Withdrawal: Withdrawal symptoms (e.g., anxiety, sweating, insomnia, rigors, pain, nausea, tremors, diarrhea, upper respiratory symptoms, piloerection, and rarely, hallucinations) may occur:
- After abrupt discontinuation or a significant dose reduction of NUCYNTA® ER in physically dependent patients. When discontinuing NUCYNTA® ER, gradually taper the dose.
- If mixed agonists/antagonists (e.g., butorphanol, nalbuphine, pentazocine) and partial agonists (e.g., buprenorphine) are used in patients who have received or are receiving NUCYNTA® ER. Avoid the use of mixed agonists/antagonists and partial agonists with NUCYNTA® ER.
- If opioid antagonists (e.g., naloxone, nalmefene) are administered in physically dependent patients. Administration of the antagonist should be begun with care and by titration with smaller than usual doses of the antagonist.
Driving and Operating Heavy Machinery: NUCYNTA® ER may impair the mental or physical abilities needed to perform potentially hazardous activities such as driving a car or operating machinery. Warn patients not to drive or operate dangerous machinery unless they are tolerant to the effects of NUCYNTA® ER and know how they will react to the medication.
Renal and Hepatic Impairment:
- Renal: Use of NUCYNTA® ER in patients with severe renal impairment (CLCR <30 mL/min) is not recommended due to accumulation of a metabolite formed by glucuronidation of tapentadol. The clinical relevance of the elevated metabolite is not known.

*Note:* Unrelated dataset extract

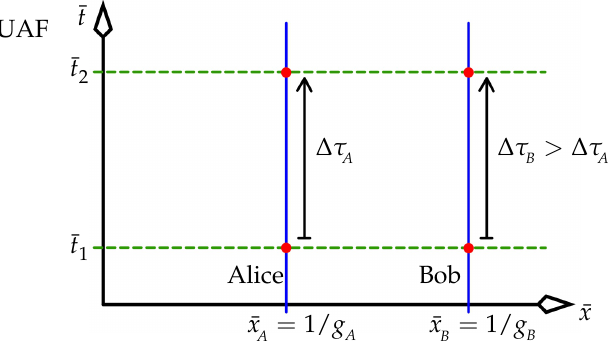
Figure 7. The scenario of Figure 4 shown in the UAF’s barred coordinates. Analysing the rate of flow of time consists of finding and comparing the proper time intervals ∆ τ , ∆ τ that correspond to a single lapse of coordinate time ¯ t A B in (29), repeated in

- Hepatic: Avoid use of NUCYNTA® ER in patients with severe hepatic impairment (Child-Pugh Score 10-15); reduce the dose in patients with moderate impairment (Child-Pugh Score 7-9); and monitor for respiratory and CNS depression when initiating and titrating NUCYNTA® ER.
Because elderly patients are more likely to have decreased renal and hepatic function, consideration should be given to starting elderly patients in the lower range of recommended doses.

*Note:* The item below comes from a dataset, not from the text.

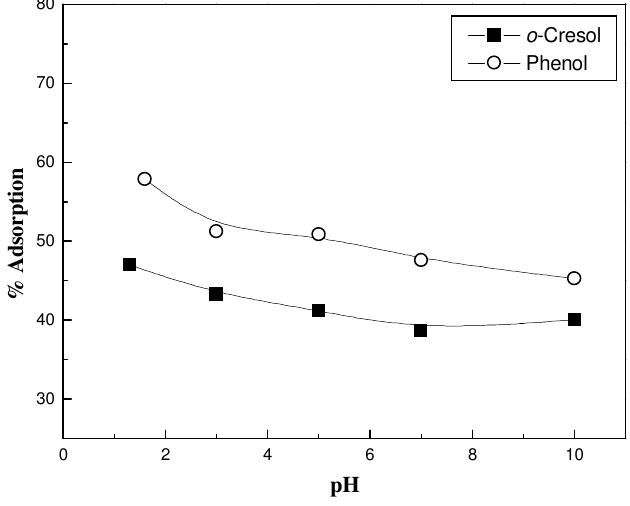
Figure 2. Effect of pH on the adsorption of phenols on CC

Anticholinergics: Use of NUCYNTA® ER with anticholinergic products may increase the risk of urinary retention and/or severe constipation, which may lead to paralytic ileus.
Pregnancy/Neonates/Nursing Mothers: Pregnancy Category C. NUCYNTA® ER should be used during pregnancy only if the potential benefit justifies the potential risk to the fetus. Neonates born to mothers physically dependent on opioids will also be physically dependent and may exhibit respiratory difficulties and withdrawal symptoms. Neonatal opioid withdrawal syndrome may be life-threatening and should be treated according to protocols developed by neonatology experts. Closely monitor infants of nursing mothers receiving NUCYNTA® ER because of the potential for adverse reactions (e.g., withdrawal symptoms).
Overdosage: Institute supportive measures to manage respiratory depression, circulatory shock and pulmonary edema as required. The opioid antagonists, naloxone or nalmefene, are specific antidotes to respiratory depression.
Adverse Reactions in Clinical Trials: The most common (≥10%) adverse reactions were nausea, constipation, vomiting, dizziness, somnolence, and headache.
Select Postmarketing Adverse Reactions: Anaphylaxis, angioedema, and anaphylactic shock have been reported very rarely with ingredients contained in NUCYNTA® ER. Advise patients how to recognize such reactions and when to seek medical attention. Panic attack has also been very rarely reported.